Study material Block Start

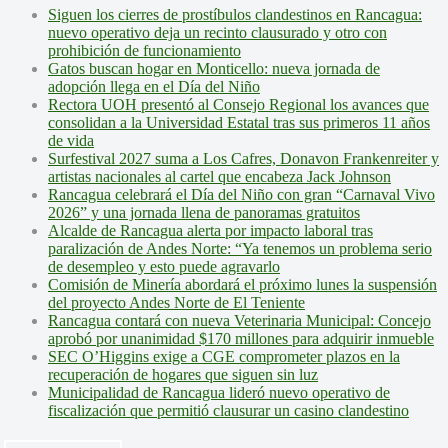
Siguen los cierres de prostíbulos clandestinos en Rancagua:
nuevo operativo deja un recinto clausurado y otro con
prohibición de funcionamiento
Gatos buscan hogar en Monticello: nueva jornada de
adopción llega en el Día del Niño
Rectora UOH presentó al Consejo Regional los avances que
consolidan a la Universidad Estatal tras sus primeros 11 años
de vida
Surfestival 2027 suma a Los Cafres, Donavon Frankenreiter y
artistas nacionales al cartel que encabeza Jack Johnson
Rancagua celebrará el Día del Niño con gran “Carnaval Vivo
2026” y una jornada llena de panoramas gratuitos
Alcalde de Rancagua alerta por impacto laboral tras
paralización de Andes Norte: “Ya tenemos un problema serio
de desempleo y esto puede agravarlo
Comisión de Minería abordará el próximo lunes la suspensión
del proyecto Andes Norte de El Teniente
Rancagua contará con nueva Veterinaria Municipal: Concejo
aprobó por unanimidad $170 millones para adquirir inmueble
SEC O’Higgins exige a CGE comprometer plazos en la
recuperación de hogares que siguen sin luz
Municipalidad de Rancagua lideró nuevo operativo de
fiscalización que permitió clausurar un casino clandestino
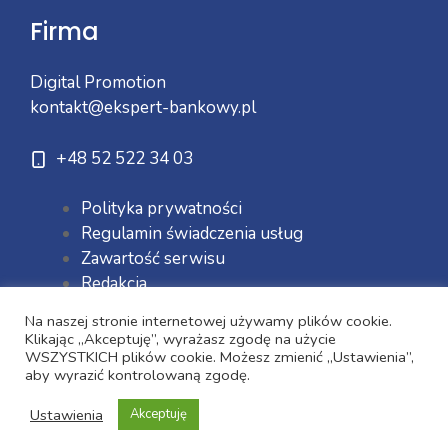
Firma
Digital Promotion
kontakt@ekspert-bankowy.pl
+48 52 522 34 03
Polityka prywatności
Regulamin świadczenia usług
Zawartość serwisu
Redakcja
Na naszej stronie internetowej używamy plików cookie.
Klikając „Akceptuję”, wyrażasz zgodę na użycie
WSZYSTKICH plików cookie. Możesz zmienić „Ustawienia”,
aby wyrazić kontrolowaną zgodę.
Ustawienia
Akceptuję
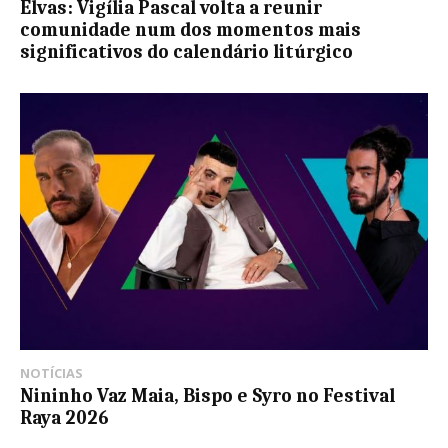
Elvas: Vigília Pascal volta a reunir
comunidade num dos momentos mais
significativos do calendário litúrgico
NOTÍCIAS
Nininho Vaz Maia, Bispo e Syro no Festival
Raya 2026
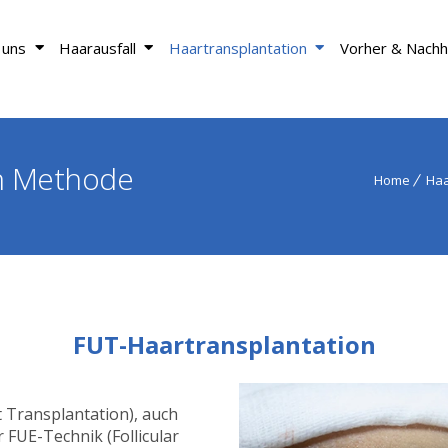
 uns
Haarausfall
Haartransplantation
Vorher & Nachh
takt
on Methode
Home
Haa
FUT-Haartransplantation
t Transplantation), auch
 FUE-Technik (Follicular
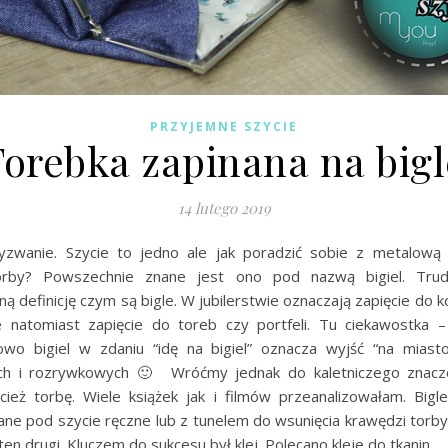
PRZYJEMNE SZYCIE
Torebka zapinana na bigl
14 lutego 2019
zwanie. Szycie to jedno ale jak poradzić sobie z metalową
torby? Powszechnie znane jest ono pod nazwą bigiel. Trud
ą definicję czym są bigle. W jubilerstwie oznaczają zapięcie do 
ie natomiast zapięcie do toreb czy portfeli. Tu ciekawostka
łowo bigiel w zdaniu “idę na bigiel” oznacza wyjść “na miast
ich i rozrywkowych 🙂 Wróćmy jednak do kaletniczego znacz
cież torbę. Wiele książek jak i filmów przeanalizowałam. Big
ne pod szycie ręczne lub z tunelem do wsunięcia krawędzi torby
ten drugi. Kluczem do sukcesu był klej. Polecano kleje do tkanin,…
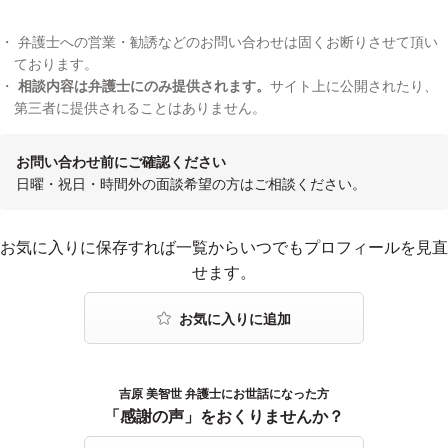
弁護士への営業・勧誘などのお問い合わせは固くお断りさせて頂い
ております。
相談内容は弁護士にのみ提供されます。
サイト上に公開されたり、
第三者に提供されることはありません。
お問い合わせ前にご確認ください
日曜・祝日・時間外の面談希望の方はご相談ください。
お気に入りに登録する
お気に入りに保存すれば一覧からいつでもプロフィールを見直
せます。
吉原 美智世 弁護士にお世話になった方
感謝の声をおくる
「感謝の声」をおくりませんか？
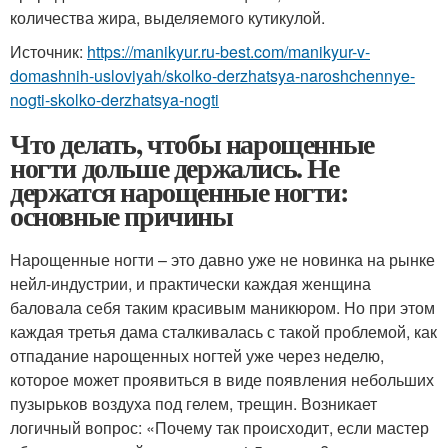
количества жира, выделяемого кутикулой.
Источник:
https://manikyur.ru-best.com/manikyur-v-
domashnih-usloviyah/skolko-derzhatsya-naroshchennye-
nogti-skolko-derzhatsya-nogti
Что делать, чтобы нарощенные
ногти дольше держались. Не
держатся нарощенные ногти:
основные причины
Нарощенные ногти – это давно уже не новинка на рынке
нейл-индустрии, и практически каждая женщина
баловала себя таким красивым маникюром. Но при этом
каждая третья дама сталкивалась с такой проблемой, как
отпадание нарощенных ногтей уже через неделю,
которое может проявиться в виде появления небольших
пузырьков воздуха под гелем, трещин. Возникает
логичный вопрос: «Почему так происходит, если мастер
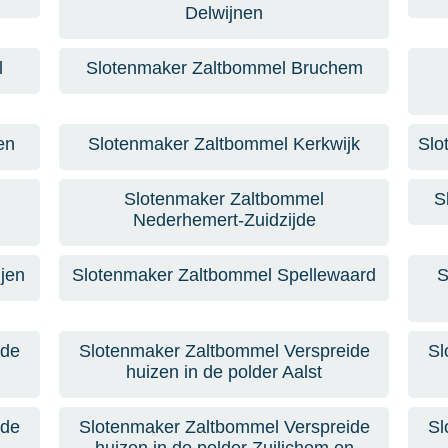
Delwijnen
l
Slotenmaker Zaltbommel Bruchem
en
Slotenmaker Zaltbommel Kerkwijk
Slo
Slotenmaker Zaltbommel
S
Nederhemert-Zuidzijde
jen
Slotenmaker Zaltbommel Spellewaard
S
ide
Slotenmaker Zaltbommel Verspreide
Sl
huizen in de polder Aalst
ide
Slotenmaker Zaltbommel Verspreide
Sl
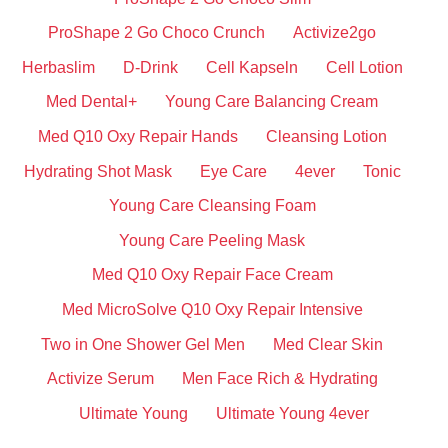
ProShape 2 Go Choco Crunch
Activize2go
Herbaslim
D-Drink
Cell Kapseln
Cell Lotion
Med Dental+
Young Care Balancing Cream
Med Q10 Oxy Repair Hands
Cleansing Lotion
Hydrating Shot Mask
Eye Care
4ever
Tonic
Young Care Cleansing Foam
Young Care Peeling Mask
Med Q10 Oxy Repair Face Cream
Med MicroSolve Q10 Oxy Repair Intensive
Two in One Shower Gel Men
Med Clear Skin
Activize Serum
Men Face Rich & Hydrating
Ultimate Young
Ultimate Young 4ever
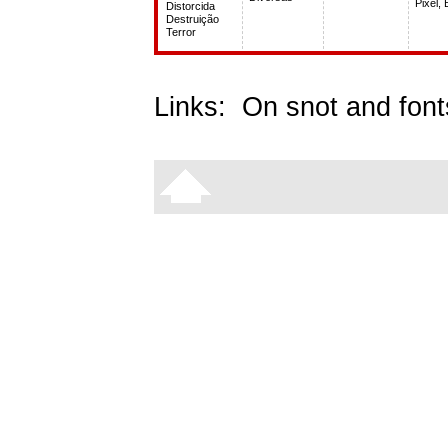
Pixel,
Distorcida
Destruição
Terror
Links:
On snot and font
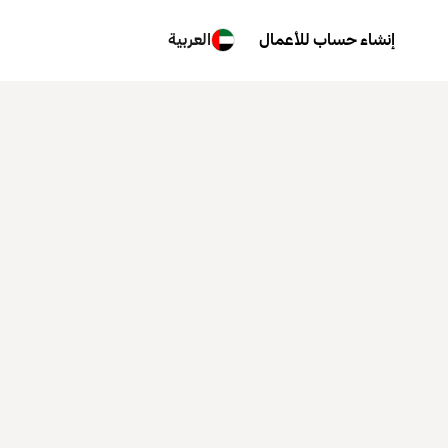
إنشاء حساب للأعمال
العربية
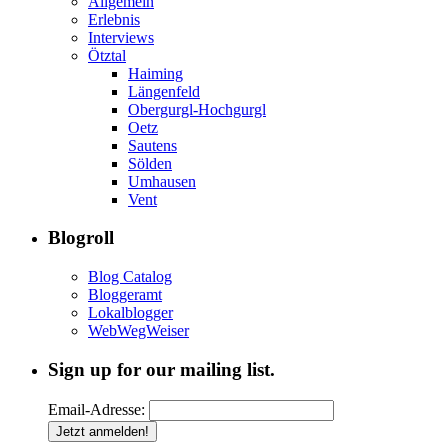
Allgemein
Erlebnis
Interviews
Ötztal
Haiming
Längenfeld
Obergurgl-Hochgurgl
Oetz
Sautens
Sölden
Umhausen
Vent
Blogroll
Blog Catalog
Bloggeramt
Lokalblogger
WebWegWeiser
Sign up for our mailing list.
Email-Adresse:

Study material Block End

The task
Would you repeat the listing word for word and skip every picture?

Response
Siguen los cierres de prostíbulos clandestinos en Rancagua:
nuevo operativo deja un recinto clausurado y otro con
prohibición de funcionamiento
Gatos buscan hogar en Monticello: nueva jornada de
adopción llega en el Día del Niño
Rectora UOH presentó al Consejo Regional los avances que
consolidan a la Universidad Estatal tras sus primeros 11 años
de vida
Surfestival 2027 suma a Los Cafres, Donavon Frankenreiter y
artistas nacionales al cartel que encabeza Jack Johnson
Rancagua celebrará el Día del Niño con gran “Carnaval Vivo
2026” y una jornada llena de panoramas gratuitos
Alcalde de Rancagua alerta por impacto laboral tras
paralización de Andes Norte: “Ya tenemos un problema serio
de desempleo y esto puede agravarlo
Comisión de Minería abordará el próximo lunes la suspensión
del proyecto Andes Norte de El Teniente
Rancagua contará con nueva Veterinaria Municipal: Concejo
aprobó por unanimidad $170 millones para adquirir inmueble
SEC O’Higgins exige a CGE comprometer plazos en la
recuperación de hogares que siguen sin luz
Municipalidad de Rancagua lideró nuevo operativo de
fiscalización que permitió clausurar un casino clandestino
Firma
Digital Promotion
kontakt@ekspert-bankowy.pl
+48 52 522 34 03
Polityka prywatności
Regulamin świadczenia usług
Zawartość serwisu
Redakcja
Na naszej stronie internetowej używamy plików cookie.
Klikając „Akceptuję”, wyrażasz zgodę na użycie
WSZYSTKICH plików cookie. Możesz zmienić „Ustawienia”,
aby wyrazić kontrolowaną zgodę.
Ustawienia
Akceptuję
Elvas: Vigília Pascal volta a reunir
comunidade num dos momentos mais
significativos do calendário litúrgico
NOTÍCIAS
Nininho Vaz Maia, Bispo e Syro no Festival
Raya 2026
 uns
Haarausfall
Haartransplantation
Vorher & Nachh
takt
on Methode
Home
Haa
FUT-Haartransplantation
t Transplantation), auch
 FUE-Technik (Follicular
PRZYJEMNE SZYCIE
Torebka zapinana na bigl
14 lutego 2019
zwanie. Szycie to jedno ale jak poradzić sobie z metalową
torby? Powszechnie znane jest ono pod nazwą bigiel. Trud
ą definicję czym są bigle. W jubilerstwie oznaczają zapięcie do 
ie natomiast zapięcie do toreb czy portfeli. Tu ciekawostka
łowo bigiel w zdaniu “idę na bigiel” oznacza wyjść “na miast
ich i rozrywkowych 🙂 Wróćmy jednak do kaletniczego znacz
cież torbę. Wiele książek jak i filmów przeanalizowałam. Big
ne pod szycie ręczne lub z tunelem do wsunięcia krawędzi torby
ten drugi. Kluczem do sukcesu był klej. Polecano kleje do tkanin,…
弁護士への営業・勧誘などのお問い合わせは固くお断りさせて頂い
ております。
相談内容は弁護士にのみ提供されます。
サイト上に公開されたり、
第三者に提供されることはありません。
お問い合わせ前にご確認ください
日曜・祝日・時間外の面談希望の方はご相談ください。
お気に入りに登録する
お気に入りに保存すれば一覧からいつでもプロフィールを見直
せます。
吉原 美智世 弁護士にお世話になった方
感謝の声をおくる
「感謝の声」をおくりませんか？
количества жира, выделяемого кутикулой.
Источник:
https://manikyur.ru-best.com/manikyur-v-
domashnih-usloviyah/skolko-derzhatsya-naroshchennye-
nogti-skolko-derzhatsya-nogti
Что делать, чтобы нарощенные
ногти дольше держались. Не
держатся нарощенные ногти:
основные причины
Нарощенные ногти – это давно уже не новинка на рынке
нейл-индустрии, и практически каждая женщина
баловала себя таким красивым маникюром. Но при этом
каждая третья дама сталкивалась с такой проблемой, как
отпадание нарощенных ногтей уже через неделю,
которое может проявиться в виде появления небольших
пузырьков воздуха под гелем, трещин. Возникает
логичный вопрос: «Почему так происходит, если мастер
Delwijnen
l
Slotenmaker Zaltbommel Bruchem
en
Slotenmaker Zaltbommel Kerkwijk
Slo
Slotenmaker Zaltbommel
S
Nederhemert-Zuidzijde
jen
Slotenmaker Zaltbommel Spellewaard
S
ide
Slotenmaker Zaltbommel Verspreide
Sl
huizen in de polder Aalst
ide
Slotenmaker Zaltbommel Verspreide
Sl
ProShape 2 Go Choco Crunch
Activize2go
Herbaslim
D-Drink
Cell Kapseln
Cell Lotion
Med Dental+
Young Care Balancing Cream
Med Q10 Oxy Repair Hands
Cleansing Lotion
Hydrating Shot Mask
Eye Care
4ever
Tonic
Young Care Cleansing Foam
Young Care Peeling Mask
Med Q10 Oxy Repair Face Cream
Med MicroSolve Q10 Oxy Repair Intensive
Two in One Shower Gel Men
Med Clear Skin
Activize Serum
Men Face Rich & Hydrating
Ultimate Young
Ultimate Young 4ever
Pixel,
Distorcida
Destruição
Terror
Links:
On snot and font
إنشاء حساب للأعمال
العربية
Allgemein
Erlebnis
Interviews
Ötztal
Haiming
Längenfeld
Obergurgl-Hochgurgl
Oetz
Sautens
Sölden
Umhausen
Vent
Blogroll
Blog Catalog
Bloggeramt
Lokalblogger
WebWegWeiser
Sign up for our mailing list.
Email-Adresse:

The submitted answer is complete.